23 Ağustos saat 10'da, soyguncu Jan Erik Olsson, Svenska Kreditbanken Norrmalmstorg ofisine girdi. Çatıya ateş etti ve üç kadın ile bir erkeği, hepsi bankacı, rehin aldı. 

Polis geldiğinde, soyguncu üç milyon kron nakit ve Norrköping hapishanesinden stajyer Clark Olofsson'un serbest bırakılmasını istedi. 

Hükümet ona izin verdi, ancak soyguncu rehinesiyle ücretsiz barınma talebinde bulunduğunda reddedildi. 

I M G 4892

Altı günlük süreçte soyguncular rehinelerle iyi ilişkiler kurdu. 

Hatta polisin bankaya operasyon düzenleyeceğini anlayan rehineler, onları rehin alan soyguncuları uyarıyordu. 

130 saatin sonunda bankadan içeriye gözyaşartıcı gaz pompalandı. Kurtulan rehineler, soyguncuların savunma giderleri ve avukatlık ücretlerini bile karşıladı. 

Gazeteler, "Bankadan para çalınmadı ama bazı insanların kalbi çalındı." manşeti attı. 

I M G 4858

Rehinelerden biri, serbest kaldıktan sonra nişanlısını terk edip soyguncuyla evlenmek için onun hapisten çıkmasını beklemesi filmlere konu oldu. 

Bu olay üzerine tanımı ilk kez psikiyatr Nils Bejerot tarafından yapılan psikolojide “Stockholm sendromu” olarak literatüre girdi. 

Ve tüm bu olaylar, yazının başında dediğim gibi, bugün Nobis Otel olarak hizmet veren binada meydana geldi. Yıllar önce bir vesile ile Volvo’dan Ebru Ekşi, gazeteci Levent Özçelik, sanatçı İlhan Erşahin ve gazeteci Ertuğrul Özkök Stockholm’e geldiğimizde bu otelde konaklamıştık. 

Yıllar sonra yine Stockholm’e gelince aynı otelde soluğu aldım. 

Soğuk bir Stockholm gününde otel odasında bu yazıyı yazarken, Stockholm sendromunun sadece bireysel değil, geniş kitlelerin de yaşadığı bir durum haline geldiğini düşünüyorum. 

I M G 4859

Örneğin, ABD'nin önde gelen sağlık sigortası şirketi UnitedHealthcare'in Üst Yöneticisi (CEO) Brian Thompson'ı öldürdüğü gerekçesiyle "terör eylemi olarak cinayet işleme" suçlaması yöneltilen Luigi Mangione’ye hayranlık duyan milyonlarca insan var. 

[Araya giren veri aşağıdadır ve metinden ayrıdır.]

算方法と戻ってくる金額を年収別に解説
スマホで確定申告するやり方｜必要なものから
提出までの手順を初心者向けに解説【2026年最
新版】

26 yaşındaki Luigi Mangione’nin ölüm cezası dahi alabileceği söyleniyor. 

Luigi’nin kaslı vücudu son günlerde manşetleri süslerken, hayatının film olacağı konuşuluyor. 

Mahkeme salonu dışında insanlar “suçsuz, serbest kalmalı…” pankartları taşıyor. 

Bu olay tam manasıyla Stockholm sendromunu yansıtıyor mu? Üzerinde tartışılır, ancak suçluya aşık olma, insanoğluna özgü bir duygu. 

Netflix'teki “Clark” dizisini izlerseniz bu sendromun hikayesini daha kapsamlı öğrenirsiniz.